「切り札」投入をバブルにしないために──総力戦で繋ぐ
格闘技では、魔裟斗引退試合が行われた2009年大晦日の「Dynamite!!」以来となる、4万人を動員するスタジアムバージョンで「記録を塗り替える」という榊原CEOは、今回の“金のなる試合”に、ファイトマネーとは別に、両者にインセンティブを与えることを明言している。
「(ファイトマネーも破格に)なるでしょうね。まあPPVボーナスとかもミックスしながらになるでしょうけど、それだけの経済効果が生まれて、UFCみたいに訴えられても困る(独占禁止法訴訟)ので、UFCが一番いいときで13パーセントしか選手に還元していなくて、選手たちから集団訴訟を起こされていて、負けたら300億近いです。当然、そんなことにはRIZINはならないと思いますが、やっぱり適正な利益の配分はちゃんと選手に行かないと健全な発展はないと思うので、2人に、それぞれの選手に届くようにしたいと思います」と、“真夏のマネーファイト”を語った。

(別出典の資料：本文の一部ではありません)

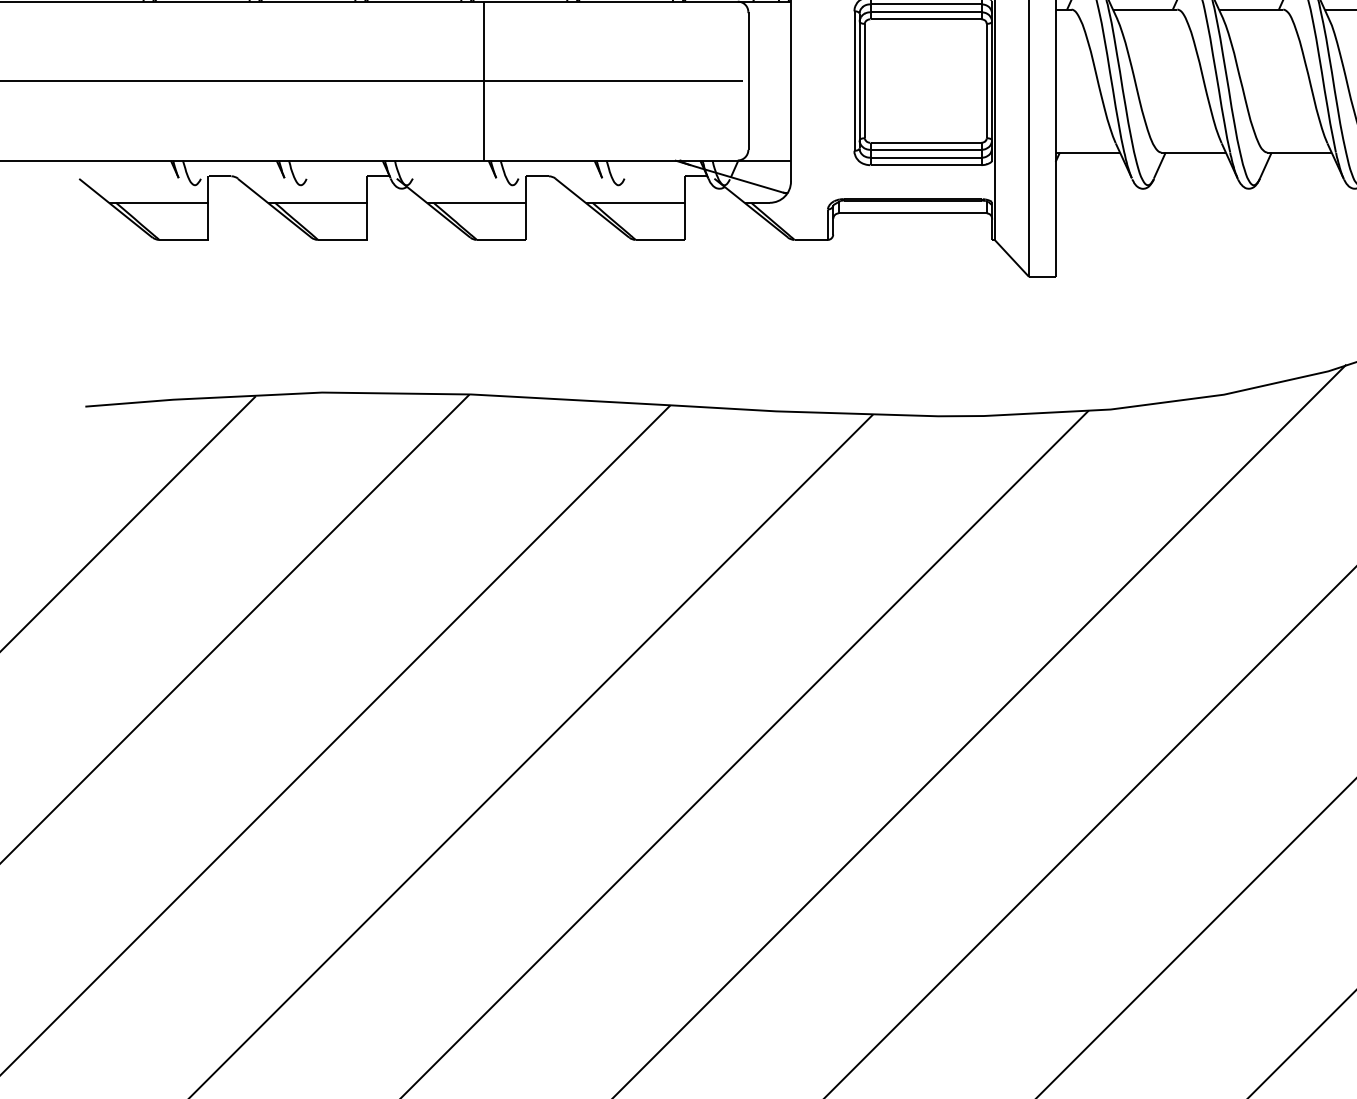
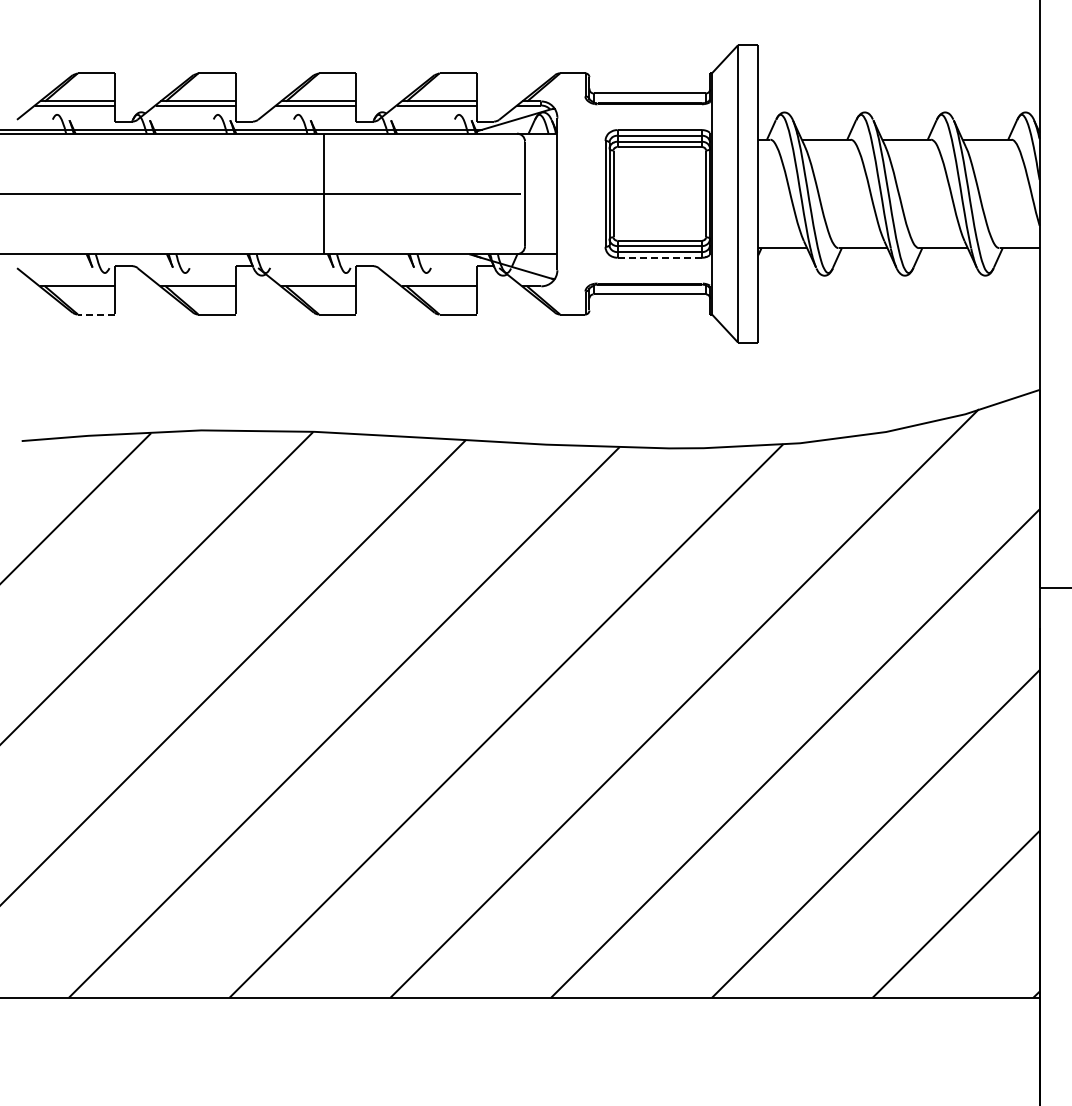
line: (925, 164) -> (659, 257), solid -> dashed
line: (183, 239) -> (96, 314), solid -> dashed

これまでさいたまスーパーアリーナでの最多動員は、2005年大晦日に開催された『PRIDE男祭り』の4万9801人。メインイベントでは、元柔道五輪メダリストの吉田秀彦と小川直也がヘビー級で戦い、吉田が因縁の小川を腕十字に極めている。そのとき、ヴァンダレイ・シウバとヒカルド・アローナによるPRIDEミドル級王座戦は、セミファイナルに置かれていた。

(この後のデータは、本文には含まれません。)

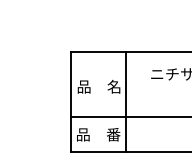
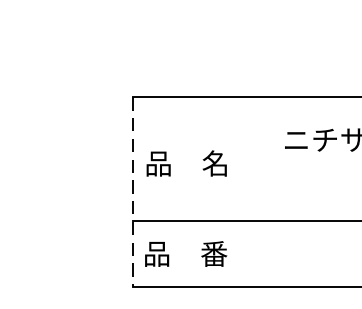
line: (126, 101) -> (238, 191), removed
line: (70, 102) -> (132, 193), solid -> dashed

今回もタイトルマッチではない朝倉vs.平本をメインイベントとする、RIZINならでの「切り札」カードを投入し、「やっぱり4万人以上集めようと思うと普通のハードコアなファンたちに、通常の流れのものだけを届けていてもそのムーブメントというかその人達の動員は難しいと思うから、やっぱりこうカジュアルなファンまで届くような祭りを作り出せたら」と語る榊原CEOは、今回の『超RIZIN.3』が“バブル”にはならないという。
「いま動員力はすごく増している。コロナ前よりも増しているんじゃないですかね。ただ、熱は一瞬で冷めるもの。安定はないので。『THE MATCH』後のようなロスみたいなものもあるなかで、『THE MATCH』はスペシャルなものだから、そのまま引き継がれてはダメ。キック界はあれは忘れた方がいい。『THE MATCH』という別タイトルをつけて、武尊と那須川天心というスーパースターがいたから、その1カードじゃないですか。
今回は“総力戦”で行きますから。アンダーカードも期待していただいて、RIZINの10年目を目指す、この9年間の戦いの歴史のなかで生み出された熱をここでひとつ集約する。また将来に向けて1年後、2年後にこういうものが見られるかもしれない、というものが生み出されるような、そんな通過点のひとつの大きな山、という風に考えてもらえればなと思います」と、RIZINの世界観を凝縮した「総力戦」で点を線に繋ぐとした。